# How to complete this task:
Check every line of the data below for the word "images". Copy the ones that have it.

# Data for this task:
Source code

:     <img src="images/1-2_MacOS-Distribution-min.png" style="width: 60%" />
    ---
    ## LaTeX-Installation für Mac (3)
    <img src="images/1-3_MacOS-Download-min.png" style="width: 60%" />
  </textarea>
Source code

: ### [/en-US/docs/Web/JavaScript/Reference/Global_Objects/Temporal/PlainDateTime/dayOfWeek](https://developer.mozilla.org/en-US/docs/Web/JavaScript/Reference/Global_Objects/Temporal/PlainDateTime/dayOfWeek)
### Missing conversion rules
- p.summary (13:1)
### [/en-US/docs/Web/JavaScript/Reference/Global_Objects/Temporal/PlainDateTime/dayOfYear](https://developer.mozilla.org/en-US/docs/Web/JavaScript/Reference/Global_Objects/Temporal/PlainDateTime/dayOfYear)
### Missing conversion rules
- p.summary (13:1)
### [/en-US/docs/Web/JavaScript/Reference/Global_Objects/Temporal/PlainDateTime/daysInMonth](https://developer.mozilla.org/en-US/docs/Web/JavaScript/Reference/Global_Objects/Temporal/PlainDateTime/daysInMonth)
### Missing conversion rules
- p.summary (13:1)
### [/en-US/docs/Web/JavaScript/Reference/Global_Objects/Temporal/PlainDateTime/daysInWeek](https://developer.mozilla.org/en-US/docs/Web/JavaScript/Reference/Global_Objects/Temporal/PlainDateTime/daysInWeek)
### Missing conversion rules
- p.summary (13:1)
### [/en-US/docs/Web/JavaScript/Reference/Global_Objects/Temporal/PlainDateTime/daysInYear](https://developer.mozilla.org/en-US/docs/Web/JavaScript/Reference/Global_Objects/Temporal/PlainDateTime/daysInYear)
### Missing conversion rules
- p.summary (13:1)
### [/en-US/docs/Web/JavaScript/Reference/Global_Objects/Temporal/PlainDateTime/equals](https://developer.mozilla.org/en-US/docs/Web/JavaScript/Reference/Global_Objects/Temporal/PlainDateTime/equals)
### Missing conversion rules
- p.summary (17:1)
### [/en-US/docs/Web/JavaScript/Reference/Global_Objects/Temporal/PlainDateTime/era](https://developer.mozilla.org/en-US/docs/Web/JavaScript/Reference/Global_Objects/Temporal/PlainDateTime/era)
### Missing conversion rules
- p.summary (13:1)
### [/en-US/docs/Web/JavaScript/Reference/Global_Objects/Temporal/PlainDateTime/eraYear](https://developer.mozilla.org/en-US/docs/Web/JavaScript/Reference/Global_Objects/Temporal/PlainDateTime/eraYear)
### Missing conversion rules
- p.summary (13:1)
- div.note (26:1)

# Result of this exercise:
:     <img src="images/1-2_MacOS-Distribution-min.png" style="width: 60%" />
    <img src="images/1-3_MacOS-Download-min.png" style="width: 60%" />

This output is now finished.